Es soll ein unvergessliches TV-Ereignis werden: Am Samstag gastiert der langlebige und äußerst beliebte "Musikantenstadl" (Sa., 20.15 Uhr, ORF2/ARD) zum ersten Mal in seiner Geschichte in Kroatien und sendet noch dazu nicht wie gewohnt aus einer Halle, sondern live aus dem römischen Amphitheater von Pula. Damit aber nicht genug: Diese Ausgabe ist die letzte Show unter der Moderation von Andy Borg.

Beim nächsten Mal im September werden an seiner Stelle Alexander Mazza und Francine Jordi die Schlager-Show moderieren. Eine personelle Verjüngungskur für den "Stadl", der rundum erneuert werden soll und in dessen neues Konzept Borg nicht mehr passe, so die verantwortlichen öffentlich-rechtlichen Sender aus der Schweiz, Deutschland und Österreich. "Eine bittere Pille, die es zu schlucken gilt", sagt Borg.

Neun Jahre lang moderierte er mit Hingabe die Show, die er von "Mr. Musikantenstadl", Karl Moik, 2006 übernommen hat. Die Sender-Entscheidung, sich von dem 54-Jährigen zu trennen, kam für ihn selbst überraschend. Ein Schock sei es gewesen, der ihn im ersten Moment gar nicht klar denken ließ. Mittlerweile habe er sich mit der Kündigung abgefunden, die Entscheidung akzeptiert: "Am Anfang war ich stinksauer, weil ich aus meiner Sicht nichts falsch gemacht habe, aber jetzt denk’ ich mir: Wer kann schon sagen, so eine Sendung so lange begleitet zu haben? Und ich stürz’ ja jetzt nicht ab, bin weiter Schlagersänger und bleib’ meinem Publikum eben auf diese Weise treu. Alles ist gut", sagte Andy Borg im Interview mit "tv-media".

Das Publikum reagierte angesichts der Entscheidung wenig begeistert. In den neun Jahren, in denen Borg die Show moderierte, hat er sich eine große Fangemeinde geschaffen. Genauso wie einst bei Moiks Abgang fragt man sich nun, wie der "Stadl" bestehen soll. Die geplante Verjüngungskur stößt bei den Fans auf Unverständnis. Die Sender sehen darin vorerst kein Problem, schließlich sei es das Ziel, ein jüngeres Publikum anzusprechen.

# # #

Ziel der Aufgabe: Wer moderiert laut dem Text über den „Musikantenstadl“ die Show beim nächsten Mal im September?

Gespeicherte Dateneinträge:
# # #

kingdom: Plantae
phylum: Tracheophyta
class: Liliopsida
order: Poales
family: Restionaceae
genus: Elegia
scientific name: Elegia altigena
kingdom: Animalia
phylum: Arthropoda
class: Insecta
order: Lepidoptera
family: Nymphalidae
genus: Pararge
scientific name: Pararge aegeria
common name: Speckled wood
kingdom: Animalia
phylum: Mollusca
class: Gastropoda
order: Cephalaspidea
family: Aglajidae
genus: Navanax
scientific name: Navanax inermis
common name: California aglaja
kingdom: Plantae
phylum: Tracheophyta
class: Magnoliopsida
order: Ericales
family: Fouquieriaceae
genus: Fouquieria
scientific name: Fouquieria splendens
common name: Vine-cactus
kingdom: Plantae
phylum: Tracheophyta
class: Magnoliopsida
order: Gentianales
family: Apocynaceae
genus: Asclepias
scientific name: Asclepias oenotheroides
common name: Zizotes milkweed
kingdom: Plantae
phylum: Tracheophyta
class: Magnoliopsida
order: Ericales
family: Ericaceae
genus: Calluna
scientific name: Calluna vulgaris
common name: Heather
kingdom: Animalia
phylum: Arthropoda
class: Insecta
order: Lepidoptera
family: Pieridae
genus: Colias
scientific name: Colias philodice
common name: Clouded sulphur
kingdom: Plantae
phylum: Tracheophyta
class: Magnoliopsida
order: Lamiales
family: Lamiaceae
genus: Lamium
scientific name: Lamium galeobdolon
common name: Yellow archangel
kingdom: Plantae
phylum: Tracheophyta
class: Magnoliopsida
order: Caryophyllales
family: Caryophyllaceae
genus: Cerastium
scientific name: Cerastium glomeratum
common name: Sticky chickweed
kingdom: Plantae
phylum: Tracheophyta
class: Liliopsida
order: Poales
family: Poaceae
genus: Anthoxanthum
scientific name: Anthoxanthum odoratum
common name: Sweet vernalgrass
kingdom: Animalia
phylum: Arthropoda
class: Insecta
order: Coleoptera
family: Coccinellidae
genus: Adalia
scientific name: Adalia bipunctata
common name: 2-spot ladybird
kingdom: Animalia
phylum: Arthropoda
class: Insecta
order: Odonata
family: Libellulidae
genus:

# # #

Endgültige Antwort: Alexander Mazza und Francine Jordi moderieren die Show.